Ce jardin n’est qu’un sanglot de la terre,
Mon corps n’est qu’un prêt fait par les saisons.
Tu as bu mes fontaines — il faut maintenant,
Cher étranger, que tu cueilles le poison. »
Le chevalier, les yeux noyés de pétales,
Crut entendre un rire ancien dans les buis.
« Parle sans détours, ô toi si fatale !
— Ce jardin vit parce que je suis nuit et jour
Liée à ses racines. Ma vie est son essence.
Mais quand un amour y pénètre… il faut choisir :
Ou fuir avant que ne s’achève la danse,
Ou rester, et voir l’œuvre entière mourir. »
Il la serra contre son cœur de fer rouillé,
« Jamais je ne fuirai ce paradis fragile !
— Alors prépare-toi, soldat écorché,
À voir s’effeuiller notre double exil… »
L’aube qui suivit naquit couleur de cendre,
Les lys courbèrent leurs fronts sur les étangs.
Clémence marchait, spectrale, à rendre
Au sol chaque pas comme un testament.
« Écoute, dit-elle en touchant une rose,
Chaque fleur est une larme que j’ai pleurée.
Mon premier soupir fut une apothéose,
Mon dernier sera… une graine égarée. »
Soudain le vent tourna, chargé de venin,
Les arbres grincèrent comme des squelettes.
« C’est lui, chuchota-t-elle, le jardin
Sent que mon cœur balance… Ô tourment ! »
Le chevalier tira son glaive — inutile !
Les murs croulaient en pluie de poussière.
« Non, cria Clémence, épargne ce futile !
Ma mort est la clé de notre dernière prière. »
Elle colla ses lèvres sur sa bouche armée,
Et dans ce baiser où tremblait l’univers,
Son corps transparent devint fumée,
Emportant avec lui ronces et hivers.
Le chevalier tomba, vidé de ses fièvres,
Tandis que le jardin, fissuré de regrets,
S’effondrait en cendre au bord de ses lèvres,
Lui laissant aux mains l’odeur des cyprès.
Quand la lune se leva sur les décombres,
L’homme égaré chercha en vain des traces :
Plus de roses, de chants, ni de décombres —
Seul un églantier rongeait les terrasses.
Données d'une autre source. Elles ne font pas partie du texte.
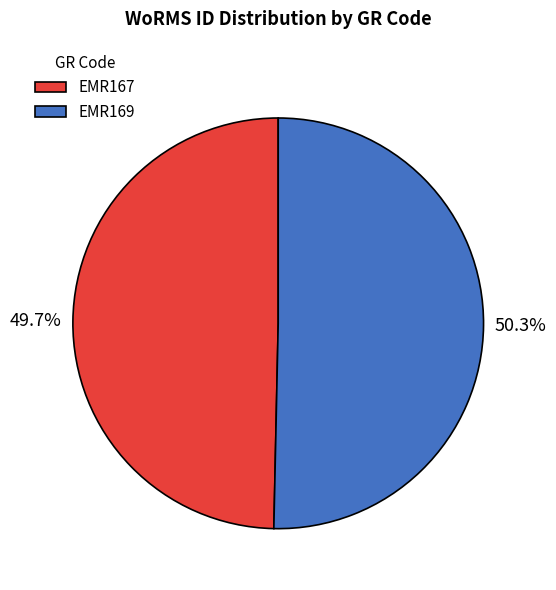

Does EMR167 represent more than half of the total?

No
Il y suspendit son heaume et son glaive,
Puis partit, courbé sous le poids du réel,
Portant au côté, comme une relique brève,
Une épine noire enfoncée dans sa chair.
Maintenant, dit-on, quand la lune est tendre,
Un fantôme erre près des murs en ruine,
Murmurant des vers que nul ne peut entendre,
Caressant les pierres d’une main devine.
Et si par malheur vous trouvez la porte
Ouvrant sur un champ de ronces et de vent,
Fuyez — car l’amour qui là-bas se porte
Est un deuil sans fin… doux et dévorant.